** Task goal **
The records below are to be restated word for word, with their images omitted.

** Source data **
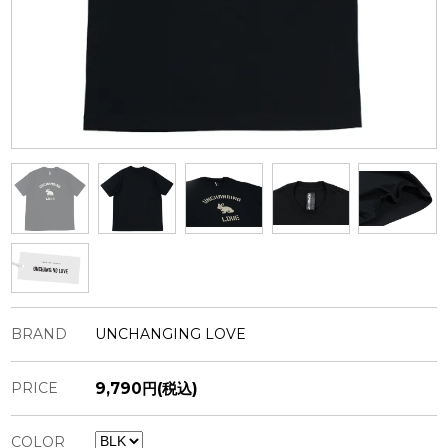
BRAND
UNCHANGING LOVE
PRICE
9,790円(税込)
COLOR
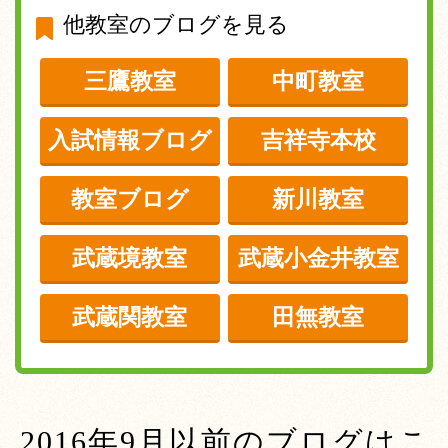
他教室のブログを見る
三鷹教室
中町教室
入試情報ブログ
吉祥寺本校
教室ブログ
新川教室
武蔵境教室
武蔵小金井教室
武蔵関教室
田無教室
2016年9月以前のブログはこ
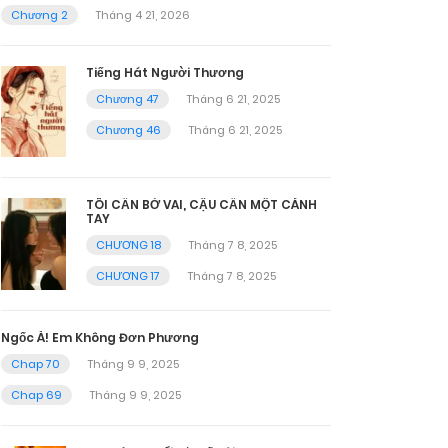
Chương 2
Tháng 4 21, 2026
Tiếng Hát Người Thương
Chương 47
Tháng 6 21, 2025
Chương 46
Tháng 6 21, 2025
TÔI CẦN BỜ VAI, CẬU CẦN MỘT CÁNH
TAY
CHƯƠNG 18
Tháng 7 8, 2025
CHƯƠNG 17
Tháng 7 8, 2025
Ngốc À! Em Không Đơn Phương
Chap 70
Tháng 9 9, 2025
Chap 69
Tháng 9 9, 2025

** Answer space **
BRAND
UNCHANGING LOVE
PRICE
9,790円(税込)
COLOR
他教室のブログを見る
三鷹教室
中町教室
入試情報ブログ
吉祥寺本校
教室ブログ
新川教室
武蔵境教室
武蔵小金井教室
武蔵関教室
田無教室
2016年9月以前のブログはこ
Chương 2
Tháng 4 21, 2026
Tiếng Hát Người Thương
Chương 47
Tháng 6 21, 2025
Chương 46
Tháng 6 21, 2025
TÔI CẦN BỜ VAI, CẬU CẦN MỘT CÁNH
TAY
CHƯƠNG 18
Tháng 7 8, 2025
CHƯƠNG 17
Tháng 7 8, 2025
Ngốc À! Em Không Đơn Phương
Chap 70
Tháng 9 9, 2025
Chap 69
Tháng 9 9, 2025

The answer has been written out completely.